Menurut Dicky, masalah dalam manajemen infeksi ini bisa disebabkan validitas data, terutama dalam tes dan lacak, selain juga cakupan vaksinasi yang masih rendah. ”Kalau mengacu data epidemiologi pemerintah, secara umum memang ada penurunan kasus. Namun, banyak daerah klaim datanya lemah karena tes dan lacaknya juga lemah. Ini terlihat dari munculnya kluster sekolah,” katanya.
Sebelumnya, dalam pertemuan pers, Juru Bicara Satuan Tugas Penanganan Covid-19 Wiku Adisasmito mengatakan, penambahan kasus mingguan di Indonesia mencapai 17.250 atau turun 20 kali lipat dari puncak kedua pada Juli 2021 lalu. ”Ini perkembangan sangat baik, bahkan jumlah ini lebih rendah dari kasus pertengahan tahun lalu,” katanya.
Namun, menurut Wiku, pemerintah menargetkan kasus Covid-19 bisa turun hingga di bawah 10.000 dalam seminggu sehingga dapat dikatakan terkendali dan siap menuju endemi Covid-19. ”Menuju endemi, resiliensi dan kesigapan pemerintah daerah dalam merespons kondisi daerahnya sangat diharapkan,” katanya.
Masalah dalam manajemen pengobatan menandai adanya masalah dalam penanganan infeksi yang merupakan indikator awal. Ini masalah serius yang harus menjadi perhatian penanganan Covid-19 di daerah, yang jika dibiarkan bisa memicu lonjakan kembali kasusnya
Menurut Wiku, sekalipun kasus Covid-19 mulai menurun, pembukaan mobilitas harus dilakukan bertahap. ”Wacana pembukaan kegiatan berskala besar, seperti konser musik, festival olahraga, pernikahan, dan pembelajaran tatap muka tidak akan bertahan lama jika protokol kesehatan tidak ketat. Kasus akan kembali meningkat dan endemi tidak akan tercapai,” katanya.
Wiku menyoroti ada sejumlah daerah yang belum membentuk Satgas Posko Covid-19 yang berfungsi sebagai pengawasan protokol kesehatan pada lapisan terkecil. ”Sampai 26 September, Satgas Posko yang terbentuk secara nasional baru 31,1 persen,” katanya.

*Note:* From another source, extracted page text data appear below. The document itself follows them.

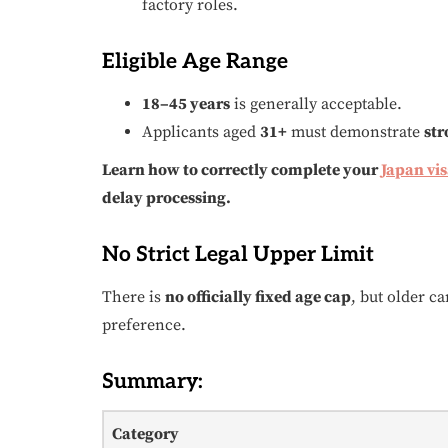
factory roles.
Eligible Age Range
18–45 years
is generally acceptable.
Applicants aged
31+
must demonstrate
str
Learn how to correctly complete your
Japan vi
delay processing.
No Strict Legal Upper Limit
There is
no officially fixed age cap
, but older c
preference.
Summary:
Category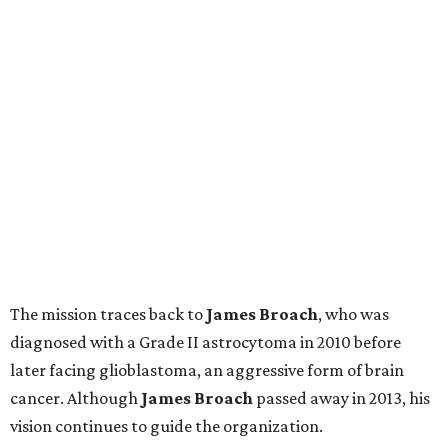
The mission traces back to
James
Broach
, who was
diagnosed with a Grade II astrocytoma in 2010 before
later facing glioblastoma, an aggressive form of brain
cancer. Although
James
Broach
passed away in 2013, his
vision continues to guide the organization.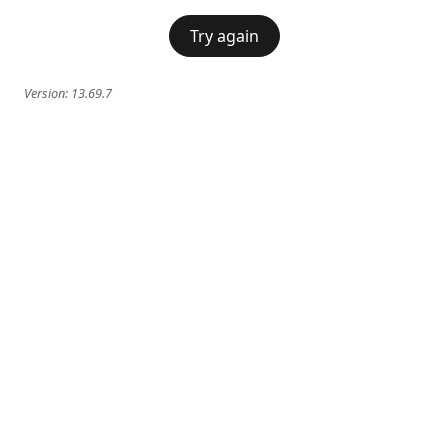
Try again
Version:
13.69.7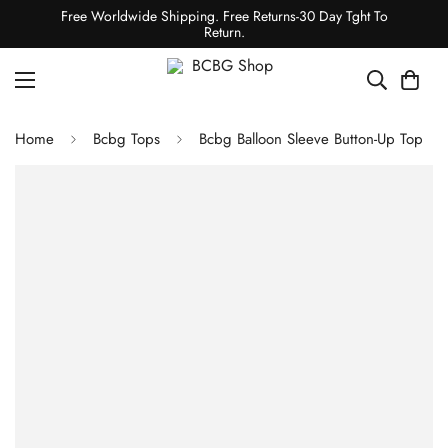
Free Worldwide Shipping. Free Returns-30 Day Tght To
Return.
Home
Bcbg Tops
Bcbg Balloon Sleeve Button-Up Top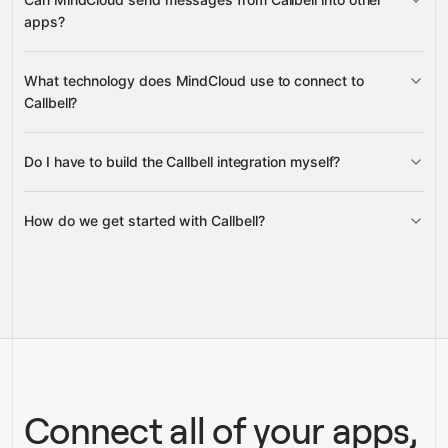
apps?
Contact Conversations
Contact
send messages
What technology does MindCloud use to connect to
Messages
Message Status
Callbell?
Contact Messages
Google Sheets, Gmail, or Slack
Do I have to build the Callbell integration myself?
Gravity
How do we get started with Callbell?
Gravity
pre-built
integrations
full-
Gravity
service builds
Talk to our team
Talk to our team
Connect all of your apps,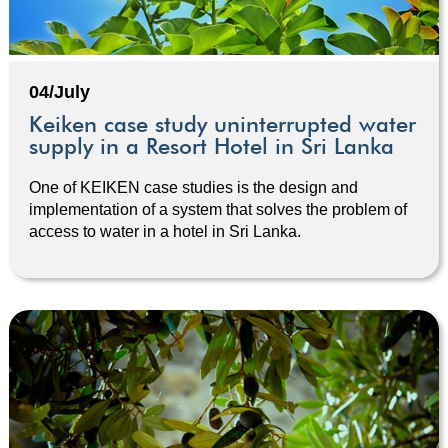
04/July
Keiken case study uninterrupted water
supply in a Resort Hotel in Sri Lanka
One of KEIKEN case studies is the design and
implementation of a system that solves the problem of
access to water in a hotel in Sri Lanka.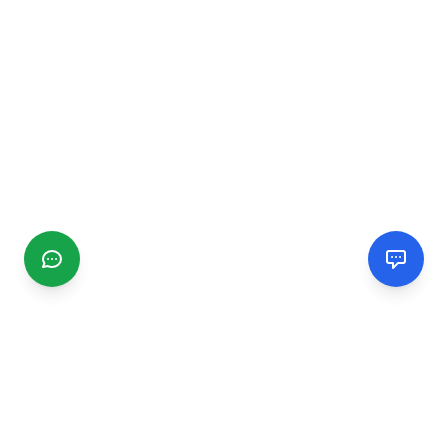
CGMIMM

Bahkan, ada 11 provinsi yang pembentukan Satgas Posko-nya tidak sampai 10 persen, yaitu Maluku Utara, Papua, Sulawesi Tengah, Nusa Tenggara Timur, Maluku, Sumatera Selatan, Kalimantan Utara, Kepulauan Bangka Belitung, Bengkulu, Sulawesi Tenggara, dan Kalimantan Tengah. ”Saat ini kita harus waspada dengan lonjakan gelombang ketiga karena sejumlah negara sudah mengalaminya,” katanya.

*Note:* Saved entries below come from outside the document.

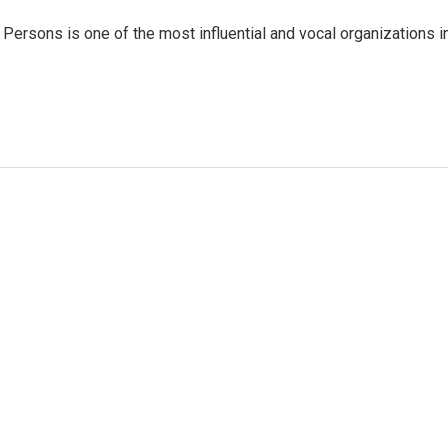
Persons is one of the most influential and vocal organizations i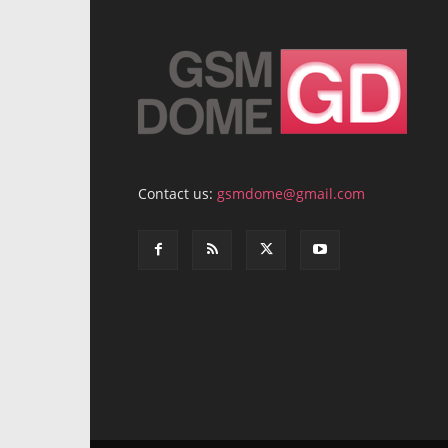
Contact us:
gsmdome@gmail.com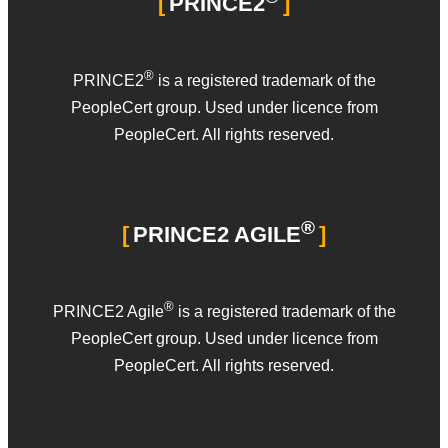
PRINCE2
®
PRINCE2
is a registered trademark of the
PeopleCert group. Used under licence from
PeopleCert. All rights reserved.
®
PRINCE2 AGILE
®
PRINCE2 Agile
is a registered trademark of the
PeopleCert group. Used under licence from
PeopleCert. All rights reserved.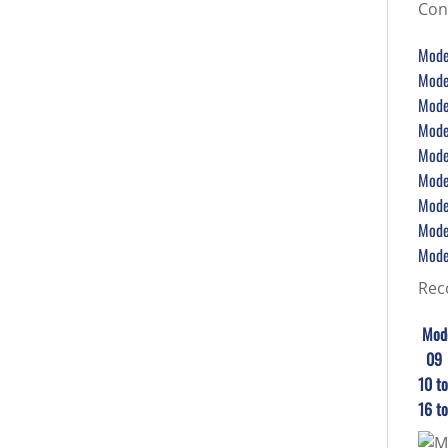
Con
Model
Model
Model
Model
Model
Model
Model
Model
Model
Rec
Mod
0
10
16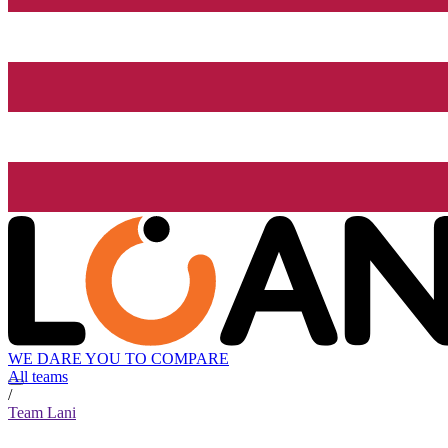
WE DARE YOU TO COMPARE
All teams
/
Team Lani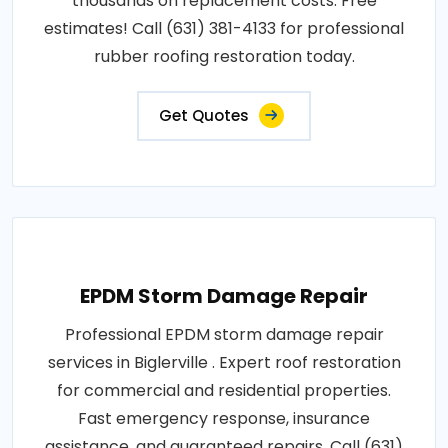
thousands on replacement costs. Free
estimates! Call (631) 381-4133 for professional
rubber roofing restoration today.
Get Quotes
EPDM Storm Damage Repair
Professional EPDM storm damage repair
services in Biglerville . Expert roof restoration
for commercial and residential properties.
Fast emergency response, insurance
assistance, and guaranteed repairs. Call (631)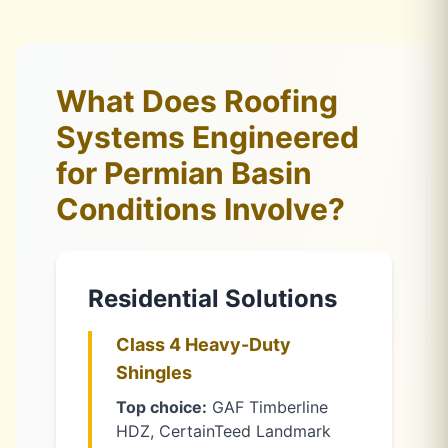
What Does Roofing
Systems Engineered
for Permian Basin
Conditions Involve?
Residential Solutions
Class 4 Heavy-Duty
Shingles
Top choice:
GAF Timberline
HDZ, CertainTeed Landmark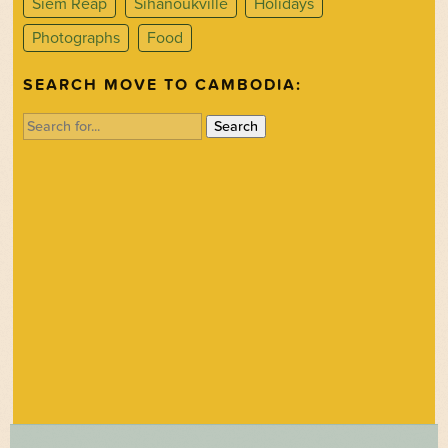
Siem Reap
Sihanoukville
Holidays
Photographs
Food
SEARCH MOVE TO CAMBODIA:
Search
for: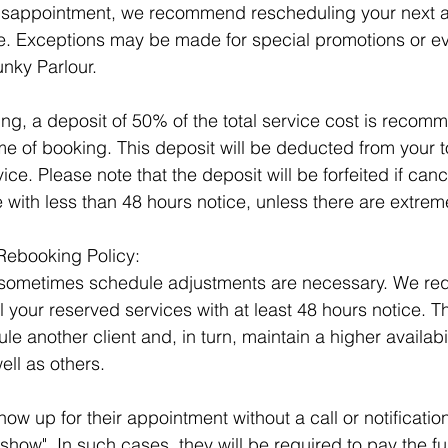
isappointment, we recommend rescheduling your next 
ice. Exceptions may be made for special promotions or e
nky Parlour.
ng, a deposit of 50% of the total service cost is recom
e of booking. This deposit will be deducted from your tot
ice. Please note that the deposit will be forfeited if canc
 with less than 48 hours notice, unless there are extrem
Rebooking Policy: 
sometimes schedule adjustments are necessary. We req
 your reserved services with at least 48 hours notice. Th
e another client and, in turn, maintain a higher availabil
ell as others.
ow up for their appointment without a call or notification
how". In such cases, they will be required to pay the ful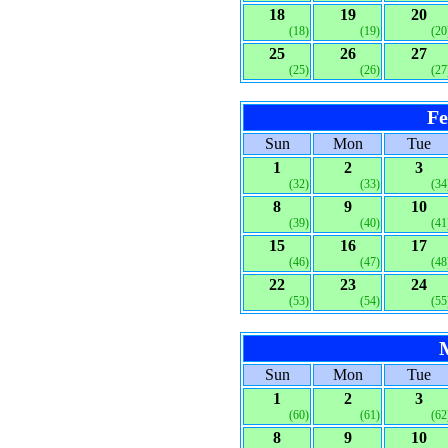
18
19
20
(18)
(19)
(20
25
26
27
(25)
(26)
(27
Fe
Sun
Mon
Tue
1
2
3
(32)
(33)
(34
8
9
10
(39)
(40)
(41
15
16
17
(46)
(47)
(48
22
23
24
(53)
(54)
(55
Sun
Mon
Tue
1
2
3
(60)
(61)
(62
8
9
10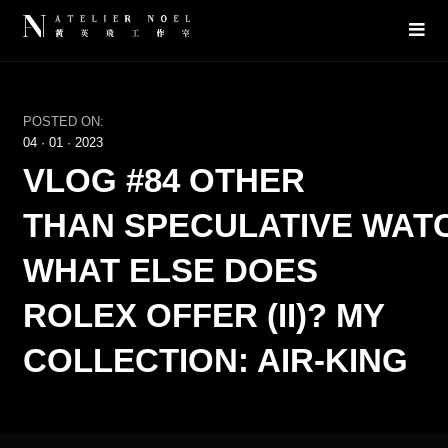
POSTED ON:
04
·
01
·
2023
VLOG #84 OTHER
THAN SPECULATIVE WAT
WHAT ELSE DOES
ROLEX OFFER (II)? MY
COLLECTION: AIR-KING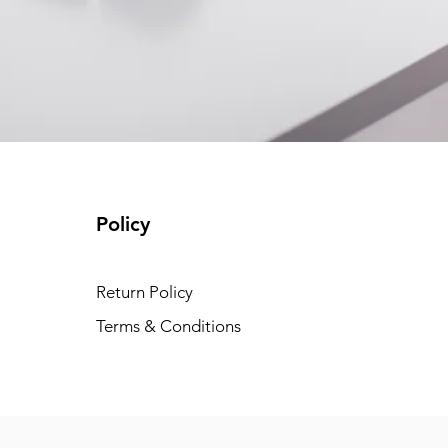
Policy
Return Policy
Terms & Conditions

Menurut Wiku, ada lima provinsi yang mengalami penurunan kasus jauh lebih banyak dibandingkan kenaikan kasus pada puncak ke-2, yaitu DKI Jakarta, Jawa Barat, Bengkulu, Kepulauan Riau, dan Sumatera Selatan. Namun, ada lima provinsi yang mengalami lonjakan kasus tinggi dan penurunan kasusnya saat ini masih relatif tinggi, yaitu Papua, Kalimantan Utara, Gorontalo, Sulawesi Selatan, dan Maluku Utara. ”Kami harapkan lima provinsi ini mengevaluasi penanganan Covid-19 di wilayahnya,” katanya.
Dampak berkepanjangan
Dicky mengingatkan, kita harus terus waspada untuk menghindari lonjakan kembali kasus Covid-19. Selain berisiko meningkatkan kembali kematian, infeksi Covid-19 juga memicu dampak kesehatan pascainfeksi yang berkepanjangan.
”Fakta ilmiah tentang perkembangan penyakit Covid-19 selama dan setelah infeksi (long covid) semakin menunjukkan bahwa penyakit ini tidak sama dengan flu. Penyakit flu tidak menyebabkan kerusakan organ dan tidak juga memiliki dampak jangka panjang,” katanya.

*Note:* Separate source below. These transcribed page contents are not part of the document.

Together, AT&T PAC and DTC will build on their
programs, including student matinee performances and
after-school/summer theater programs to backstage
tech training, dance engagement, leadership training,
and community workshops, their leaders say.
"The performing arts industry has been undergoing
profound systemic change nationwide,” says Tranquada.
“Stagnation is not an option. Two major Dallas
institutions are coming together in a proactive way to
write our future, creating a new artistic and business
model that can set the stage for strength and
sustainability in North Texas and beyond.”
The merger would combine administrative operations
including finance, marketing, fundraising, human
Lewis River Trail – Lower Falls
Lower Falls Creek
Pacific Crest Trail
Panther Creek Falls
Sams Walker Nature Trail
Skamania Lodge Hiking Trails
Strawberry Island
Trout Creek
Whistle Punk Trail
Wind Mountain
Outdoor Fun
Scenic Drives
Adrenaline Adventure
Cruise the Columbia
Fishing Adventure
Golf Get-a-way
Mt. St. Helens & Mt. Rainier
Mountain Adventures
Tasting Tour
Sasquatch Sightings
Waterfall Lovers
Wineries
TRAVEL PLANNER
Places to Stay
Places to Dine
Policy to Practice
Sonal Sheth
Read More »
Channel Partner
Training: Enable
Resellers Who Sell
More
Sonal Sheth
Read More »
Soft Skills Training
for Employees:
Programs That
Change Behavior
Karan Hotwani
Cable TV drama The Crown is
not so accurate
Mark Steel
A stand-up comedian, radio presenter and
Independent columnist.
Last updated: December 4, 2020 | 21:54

Dicky mengatakan, sekalipun berpotensi menjadi endemik seperti halnya flu, tetapi kita tidak bisa membiarkan penularan Covid-19 tak terkendali. ”Kita benar-benar perlu bekerja sama dengan cerdas dan cermat untuk mengendalikan Covid-19 melalui deteksi yang kuat (3T), pencegahan (5M), dan vaksinasi,” katanya.